Speziell ist auch die Statistik der Minimumtemperaturen. In Pully am Genfersee wurde es während des ganzen Winters nie kälter als -1,8 Grad. Auch in Zürich wurde es nie richtig kalt. Auf dem Zürichberg betrug die Minimumtemperatur des ganzen Winters -4,3 Grad. Der absolute Tiefstwert für bewohnte Gebiete wurde in diesem Winter in Sils im Engadin mit -25 Grad, am 29. Januar registriert.

Föhn sorgt für Allzeitrekord

Der Winter 2013/14 war geprägt durch häufige und teils lange andauernde Föhnphasen. Entsprechend war der Temperaturüberschuss im Osten am grössten. In Chur und Bad Ragaz war es der wärmste Winter überhaupt seit Beginn der systematischen Aufzeichnungen Ende des 19. Jahrhunderts. Der Überschuss betrug dort rund 4 Grad gegenüber der Referenz 1961 bis 1990. An den anderen Orten war der Winter 2006/07 wärmer, teilweise auch noch der Winter 1989/90.

Tief verschneite Fahrzeuge in Salastrains im Engadin.

Bildlegende: Immer wieder versank der Süden im Schnee, so auch das Engadin am 31. Januar. FB

Rekordschnee im Süden

Auch südlich der Alpen war der Winter deutlich zu warm, meist zwischen 1,5 und 2,5 Grad. Dennoch gab es Schnee, wie seit mehr als 60 Jahren nicht mehr. In San Bernardino lagen Mitte Februar rund 2 Meter 50 Schnee. Das gab es zu dieser Jahreszeit noch nie seit Beginn der systematischen Messungen zu Beginn der 50er-Jahre des letzten Jahrhunderts. Auch in Campo Blenio auf nur rund 1200 Metern über Meer lagen Mitte Februar fast 2 Meter Schnee, auch das Rekord. Rekordschneemengen wurden teilweise auch aus dem Oberengadin gemeldet.

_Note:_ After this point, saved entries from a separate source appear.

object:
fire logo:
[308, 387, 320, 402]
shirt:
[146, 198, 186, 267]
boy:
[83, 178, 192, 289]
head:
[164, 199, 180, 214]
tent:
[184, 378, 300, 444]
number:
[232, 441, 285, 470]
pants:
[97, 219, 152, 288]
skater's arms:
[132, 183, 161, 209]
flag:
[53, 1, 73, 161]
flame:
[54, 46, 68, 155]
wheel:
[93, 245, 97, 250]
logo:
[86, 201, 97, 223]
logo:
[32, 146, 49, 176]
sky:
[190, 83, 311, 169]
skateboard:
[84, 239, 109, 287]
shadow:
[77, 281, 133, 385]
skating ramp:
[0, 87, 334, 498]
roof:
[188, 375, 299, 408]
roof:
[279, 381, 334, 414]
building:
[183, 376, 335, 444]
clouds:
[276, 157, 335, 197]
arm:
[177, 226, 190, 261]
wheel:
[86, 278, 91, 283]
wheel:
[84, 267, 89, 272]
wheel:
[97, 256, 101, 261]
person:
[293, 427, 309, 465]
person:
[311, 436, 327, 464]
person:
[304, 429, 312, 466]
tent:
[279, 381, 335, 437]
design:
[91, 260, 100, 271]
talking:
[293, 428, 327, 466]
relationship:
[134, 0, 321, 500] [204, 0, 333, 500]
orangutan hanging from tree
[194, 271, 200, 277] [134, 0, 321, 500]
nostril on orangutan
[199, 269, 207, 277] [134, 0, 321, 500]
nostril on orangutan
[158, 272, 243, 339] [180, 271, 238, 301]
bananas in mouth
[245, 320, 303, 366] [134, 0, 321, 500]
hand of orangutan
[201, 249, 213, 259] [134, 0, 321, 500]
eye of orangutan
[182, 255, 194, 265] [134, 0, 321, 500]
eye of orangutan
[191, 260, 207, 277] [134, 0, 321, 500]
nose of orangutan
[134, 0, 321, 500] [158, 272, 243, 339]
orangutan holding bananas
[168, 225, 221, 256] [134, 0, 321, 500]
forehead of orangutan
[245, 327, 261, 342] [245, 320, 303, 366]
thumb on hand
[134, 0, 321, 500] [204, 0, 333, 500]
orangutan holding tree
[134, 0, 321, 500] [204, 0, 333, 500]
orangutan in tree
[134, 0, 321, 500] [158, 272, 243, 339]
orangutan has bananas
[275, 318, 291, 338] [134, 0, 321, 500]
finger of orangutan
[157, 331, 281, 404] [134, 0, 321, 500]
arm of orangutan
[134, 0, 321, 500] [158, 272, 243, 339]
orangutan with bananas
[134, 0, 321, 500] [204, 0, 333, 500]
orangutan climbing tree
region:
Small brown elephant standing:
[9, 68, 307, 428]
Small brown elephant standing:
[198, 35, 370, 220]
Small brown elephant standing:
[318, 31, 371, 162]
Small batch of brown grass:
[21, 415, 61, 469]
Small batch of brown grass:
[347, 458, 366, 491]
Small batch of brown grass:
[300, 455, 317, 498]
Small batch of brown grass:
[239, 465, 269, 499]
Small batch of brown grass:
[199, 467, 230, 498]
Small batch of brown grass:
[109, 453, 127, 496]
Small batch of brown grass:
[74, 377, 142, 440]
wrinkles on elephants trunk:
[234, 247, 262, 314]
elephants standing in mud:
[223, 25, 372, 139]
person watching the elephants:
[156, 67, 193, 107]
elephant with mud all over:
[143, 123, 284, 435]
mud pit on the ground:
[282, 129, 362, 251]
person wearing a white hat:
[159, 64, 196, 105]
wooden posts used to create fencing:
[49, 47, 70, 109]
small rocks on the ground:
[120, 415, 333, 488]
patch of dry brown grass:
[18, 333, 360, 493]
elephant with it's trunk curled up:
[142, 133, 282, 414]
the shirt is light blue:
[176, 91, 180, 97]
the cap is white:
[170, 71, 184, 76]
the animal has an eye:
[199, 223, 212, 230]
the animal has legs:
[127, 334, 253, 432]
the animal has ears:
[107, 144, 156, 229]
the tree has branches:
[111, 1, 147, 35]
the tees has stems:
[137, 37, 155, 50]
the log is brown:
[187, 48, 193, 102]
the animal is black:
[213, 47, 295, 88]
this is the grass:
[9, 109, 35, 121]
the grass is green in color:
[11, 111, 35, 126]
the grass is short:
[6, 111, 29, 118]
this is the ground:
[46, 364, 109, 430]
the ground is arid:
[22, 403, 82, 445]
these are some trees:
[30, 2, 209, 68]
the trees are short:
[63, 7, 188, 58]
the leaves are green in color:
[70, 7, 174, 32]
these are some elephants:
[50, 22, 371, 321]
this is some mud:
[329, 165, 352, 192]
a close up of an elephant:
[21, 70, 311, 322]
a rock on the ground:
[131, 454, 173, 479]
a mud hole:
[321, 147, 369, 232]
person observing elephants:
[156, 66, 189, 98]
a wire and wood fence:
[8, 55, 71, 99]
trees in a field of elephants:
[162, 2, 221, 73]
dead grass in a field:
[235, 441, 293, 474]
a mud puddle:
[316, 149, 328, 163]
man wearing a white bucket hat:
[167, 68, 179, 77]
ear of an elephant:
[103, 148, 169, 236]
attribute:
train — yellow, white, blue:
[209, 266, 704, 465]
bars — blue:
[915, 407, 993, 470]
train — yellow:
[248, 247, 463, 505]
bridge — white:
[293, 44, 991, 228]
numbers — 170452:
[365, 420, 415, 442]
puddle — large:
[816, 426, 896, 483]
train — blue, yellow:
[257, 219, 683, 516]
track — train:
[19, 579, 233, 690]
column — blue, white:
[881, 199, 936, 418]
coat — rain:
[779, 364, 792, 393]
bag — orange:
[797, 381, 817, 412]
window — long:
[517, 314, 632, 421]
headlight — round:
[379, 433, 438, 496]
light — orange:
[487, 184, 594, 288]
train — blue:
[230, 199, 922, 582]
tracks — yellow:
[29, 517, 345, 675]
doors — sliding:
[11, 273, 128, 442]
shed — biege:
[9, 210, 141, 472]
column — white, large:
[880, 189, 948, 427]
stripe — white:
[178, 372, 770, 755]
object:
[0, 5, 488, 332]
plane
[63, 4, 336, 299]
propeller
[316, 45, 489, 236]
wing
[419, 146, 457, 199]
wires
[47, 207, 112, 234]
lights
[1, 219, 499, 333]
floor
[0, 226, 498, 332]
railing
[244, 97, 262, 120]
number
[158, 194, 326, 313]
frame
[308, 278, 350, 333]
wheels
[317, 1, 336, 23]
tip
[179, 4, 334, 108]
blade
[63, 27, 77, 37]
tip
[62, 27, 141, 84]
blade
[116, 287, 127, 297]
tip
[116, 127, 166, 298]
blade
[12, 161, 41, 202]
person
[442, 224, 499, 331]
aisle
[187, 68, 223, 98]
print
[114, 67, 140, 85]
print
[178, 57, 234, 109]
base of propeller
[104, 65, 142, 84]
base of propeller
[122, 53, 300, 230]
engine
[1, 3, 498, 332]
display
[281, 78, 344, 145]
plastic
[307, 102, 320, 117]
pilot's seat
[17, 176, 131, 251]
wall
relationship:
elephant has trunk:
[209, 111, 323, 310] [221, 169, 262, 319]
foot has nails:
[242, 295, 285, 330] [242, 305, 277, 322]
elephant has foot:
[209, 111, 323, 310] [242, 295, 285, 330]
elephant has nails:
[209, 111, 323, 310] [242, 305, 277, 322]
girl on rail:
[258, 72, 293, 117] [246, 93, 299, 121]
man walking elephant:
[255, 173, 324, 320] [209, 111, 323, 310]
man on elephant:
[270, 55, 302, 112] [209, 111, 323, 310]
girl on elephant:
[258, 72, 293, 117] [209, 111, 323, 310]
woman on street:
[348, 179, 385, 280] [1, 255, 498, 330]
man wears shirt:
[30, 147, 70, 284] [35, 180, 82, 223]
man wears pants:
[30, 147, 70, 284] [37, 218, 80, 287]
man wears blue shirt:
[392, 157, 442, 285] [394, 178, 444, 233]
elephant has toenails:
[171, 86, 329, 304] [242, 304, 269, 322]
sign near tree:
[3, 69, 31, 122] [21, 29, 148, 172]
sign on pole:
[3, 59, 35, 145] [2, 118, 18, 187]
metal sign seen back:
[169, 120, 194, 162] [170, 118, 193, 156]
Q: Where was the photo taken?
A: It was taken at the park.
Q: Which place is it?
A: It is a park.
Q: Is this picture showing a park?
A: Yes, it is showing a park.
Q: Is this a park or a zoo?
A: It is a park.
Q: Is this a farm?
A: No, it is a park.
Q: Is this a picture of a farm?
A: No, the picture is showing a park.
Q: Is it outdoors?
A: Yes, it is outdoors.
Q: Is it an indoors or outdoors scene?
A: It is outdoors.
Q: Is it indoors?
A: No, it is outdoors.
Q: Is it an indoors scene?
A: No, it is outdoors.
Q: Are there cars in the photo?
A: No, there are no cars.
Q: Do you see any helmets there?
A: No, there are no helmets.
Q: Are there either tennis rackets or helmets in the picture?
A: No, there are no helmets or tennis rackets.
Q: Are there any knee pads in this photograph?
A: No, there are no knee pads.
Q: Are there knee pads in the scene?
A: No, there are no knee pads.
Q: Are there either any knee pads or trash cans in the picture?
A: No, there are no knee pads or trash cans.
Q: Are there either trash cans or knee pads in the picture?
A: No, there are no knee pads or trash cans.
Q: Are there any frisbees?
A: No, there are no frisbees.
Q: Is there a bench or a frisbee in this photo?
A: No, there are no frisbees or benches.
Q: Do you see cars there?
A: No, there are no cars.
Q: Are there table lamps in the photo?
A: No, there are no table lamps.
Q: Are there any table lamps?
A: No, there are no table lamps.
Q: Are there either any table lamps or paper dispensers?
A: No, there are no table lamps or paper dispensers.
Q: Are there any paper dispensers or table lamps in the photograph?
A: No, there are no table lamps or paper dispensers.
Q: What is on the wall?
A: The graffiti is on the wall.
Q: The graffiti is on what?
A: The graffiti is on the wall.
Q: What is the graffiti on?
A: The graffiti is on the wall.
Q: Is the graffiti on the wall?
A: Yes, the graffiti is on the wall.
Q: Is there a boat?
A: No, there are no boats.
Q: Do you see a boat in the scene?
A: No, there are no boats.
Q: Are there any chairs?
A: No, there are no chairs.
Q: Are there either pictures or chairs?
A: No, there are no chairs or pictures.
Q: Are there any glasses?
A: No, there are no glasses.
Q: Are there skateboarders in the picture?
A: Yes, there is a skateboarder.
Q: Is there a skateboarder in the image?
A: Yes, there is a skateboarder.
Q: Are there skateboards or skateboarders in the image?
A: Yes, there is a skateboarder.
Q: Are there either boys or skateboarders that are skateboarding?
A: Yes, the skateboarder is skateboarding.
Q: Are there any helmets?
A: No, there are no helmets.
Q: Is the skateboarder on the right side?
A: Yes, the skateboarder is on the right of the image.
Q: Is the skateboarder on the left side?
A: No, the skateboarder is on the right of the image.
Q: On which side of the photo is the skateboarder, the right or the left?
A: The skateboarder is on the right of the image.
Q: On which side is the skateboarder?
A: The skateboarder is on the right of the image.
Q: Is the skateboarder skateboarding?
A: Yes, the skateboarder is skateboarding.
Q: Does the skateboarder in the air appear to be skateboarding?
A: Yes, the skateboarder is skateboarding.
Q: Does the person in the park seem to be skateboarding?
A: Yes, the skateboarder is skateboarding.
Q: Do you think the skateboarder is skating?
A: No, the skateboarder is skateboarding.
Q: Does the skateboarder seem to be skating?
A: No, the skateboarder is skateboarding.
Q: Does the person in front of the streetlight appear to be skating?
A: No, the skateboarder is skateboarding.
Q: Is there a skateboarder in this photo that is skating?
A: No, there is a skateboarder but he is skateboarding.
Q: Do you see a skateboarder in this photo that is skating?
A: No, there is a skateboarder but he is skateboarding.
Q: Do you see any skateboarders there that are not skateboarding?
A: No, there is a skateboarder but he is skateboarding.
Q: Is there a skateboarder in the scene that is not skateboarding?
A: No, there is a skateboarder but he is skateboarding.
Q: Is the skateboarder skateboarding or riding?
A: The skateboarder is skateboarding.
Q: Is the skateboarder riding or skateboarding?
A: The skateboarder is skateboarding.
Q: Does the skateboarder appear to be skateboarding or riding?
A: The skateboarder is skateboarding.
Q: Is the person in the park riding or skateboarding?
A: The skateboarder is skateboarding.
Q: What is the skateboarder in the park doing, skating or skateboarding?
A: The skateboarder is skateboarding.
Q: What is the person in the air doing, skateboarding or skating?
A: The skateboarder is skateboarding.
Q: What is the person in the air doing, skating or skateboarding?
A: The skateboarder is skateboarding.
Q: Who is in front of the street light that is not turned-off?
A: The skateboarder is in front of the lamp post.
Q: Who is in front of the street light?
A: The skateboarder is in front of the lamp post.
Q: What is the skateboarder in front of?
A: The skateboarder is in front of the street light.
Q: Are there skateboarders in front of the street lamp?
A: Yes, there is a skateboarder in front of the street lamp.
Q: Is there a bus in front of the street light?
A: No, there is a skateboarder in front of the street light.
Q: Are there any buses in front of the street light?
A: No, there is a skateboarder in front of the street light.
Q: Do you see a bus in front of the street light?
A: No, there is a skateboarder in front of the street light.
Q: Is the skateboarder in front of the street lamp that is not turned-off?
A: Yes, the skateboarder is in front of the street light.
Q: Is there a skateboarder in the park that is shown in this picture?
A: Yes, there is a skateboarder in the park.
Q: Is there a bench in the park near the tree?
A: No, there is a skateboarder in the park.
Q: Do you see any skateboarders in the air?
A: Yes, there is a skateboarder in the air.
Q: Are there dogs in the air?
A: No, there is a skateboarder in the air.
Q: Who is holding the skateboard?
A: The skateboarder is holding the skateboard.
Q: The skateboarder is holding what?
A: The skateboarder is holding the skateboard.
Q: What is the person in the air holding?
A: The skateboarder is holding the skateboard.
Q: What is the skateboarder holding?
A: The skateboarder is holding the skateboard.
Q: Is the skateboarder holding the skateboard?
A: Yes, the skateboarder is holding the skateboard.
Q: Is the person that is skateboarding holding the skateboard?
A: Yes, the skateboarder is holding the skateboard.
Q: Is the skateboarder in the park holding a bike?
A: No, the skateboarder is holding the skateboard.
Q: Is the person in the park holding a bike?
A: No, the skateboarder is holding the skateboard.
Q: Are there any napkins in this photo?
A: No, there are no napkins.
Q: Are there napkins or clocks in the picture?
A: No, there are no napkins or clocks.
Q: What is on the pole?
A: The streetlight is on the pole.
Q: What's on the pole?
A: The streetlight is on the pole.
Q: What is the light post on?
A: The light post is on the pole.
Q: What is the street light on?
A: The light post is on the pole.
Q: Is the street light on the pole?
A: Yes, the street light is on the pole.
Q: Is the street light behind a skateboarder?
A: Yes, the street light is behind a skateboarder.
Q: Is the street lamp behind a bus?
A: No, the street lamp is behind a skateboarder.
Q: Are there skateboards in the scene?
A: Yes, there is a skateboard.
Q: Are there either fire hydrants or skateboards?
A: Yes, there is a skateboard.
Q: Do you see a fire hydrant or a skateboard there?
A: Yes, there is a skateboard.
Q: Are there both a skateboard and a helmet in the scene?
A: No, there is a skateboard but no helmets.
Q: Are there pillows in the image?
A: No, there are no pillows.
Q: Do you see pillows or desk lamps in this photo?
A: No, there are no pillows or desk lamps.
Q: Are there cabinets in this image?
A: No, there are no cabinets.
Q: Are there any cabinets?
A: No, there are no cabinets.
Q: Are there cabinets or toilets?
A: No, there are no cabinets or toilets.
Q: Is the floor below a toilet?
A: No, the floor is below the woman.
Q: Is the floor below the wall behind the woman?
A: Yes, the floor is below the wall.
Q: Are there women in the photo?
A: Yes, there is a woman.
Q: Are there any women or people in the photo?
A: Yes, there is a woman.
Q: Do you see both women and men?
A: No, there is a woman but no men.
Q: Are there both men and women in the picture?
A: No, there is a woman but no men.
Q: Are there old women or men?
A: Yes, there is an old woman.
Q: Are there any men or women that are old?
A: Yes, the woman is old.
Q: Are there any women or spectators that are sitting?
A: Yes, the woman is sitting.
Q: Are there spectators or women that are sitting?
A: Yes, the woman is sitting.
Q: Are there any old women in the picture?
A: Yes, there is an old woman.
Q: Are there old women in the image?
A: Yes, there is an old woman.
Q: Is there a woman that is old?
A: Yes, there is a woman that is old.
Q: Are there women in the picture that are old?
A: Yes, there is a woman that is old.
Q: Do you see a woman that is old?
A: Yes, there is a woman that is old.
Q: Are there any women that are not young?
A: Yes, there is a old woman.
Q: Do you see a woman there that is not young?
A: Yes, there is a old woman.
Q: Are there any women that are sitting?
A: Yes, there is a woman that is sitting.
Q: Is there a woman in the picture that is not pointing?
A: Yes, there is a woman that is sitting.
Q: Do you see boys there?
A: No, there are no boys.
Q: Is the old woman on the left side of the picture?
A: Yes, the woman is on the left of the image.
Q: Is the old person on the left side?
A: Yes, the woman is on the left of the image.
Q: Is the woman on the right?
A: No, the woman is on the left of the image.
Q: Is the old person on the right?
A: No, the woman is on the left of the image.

Im Norden trotz allem Durchschnitt

Obwohl es im Mittelland grün blieb, gab es oberhalb von etwa 1300 Metern, seit Weihnachten durchschnittliche Schneehöhen. In Arosa liegt momentan 1 Meter 28 Schnee, in Davos und Zermatt je ein Meter und in Mürren 1 Meter 15. Diese Werte liegen alle im Bereich des langjährigen Durchschnitts oder knapp darüber.

Und sonst noch?

Der Winter war ausser im Osten und in den Föhngebieten deutlich zu nass. Im Süden gab es doppelt bis drei Mal so viel Niederschlag wie sonst im Winter. Dies zeigt deutlich, dass für grosse Schneemengen in den Alpen nicht nur die Temperatur, sondern auch die Häufigkeit der Niederschläge verantwortlich ist. Im Osten war der Winter deutlich sonniger als normal, wobei vor allem der Dezember ins Gewicht fiel, der zwischen Bern und dem Bodensee an vielen Orten der sonnigste seit Messbeginn war. Wenig zu lachen gab es dagegen auf der Alpensüdseite. Im Mittel- und Südtessin gab es nur etwa 60 Prozent des üblichen Sonnenscheins, sehr mager für die Sonnenstube der Schweiz.

Kommt der Winter doch noch?

Auch in den kommenden Tagen geht es mild weiter. Pünktlich auf den meteorologischen Frühlingsanfang am kommenden Wochenende wird es zwar kühler, danach scheint es frühlingshaft weiter zu gehen.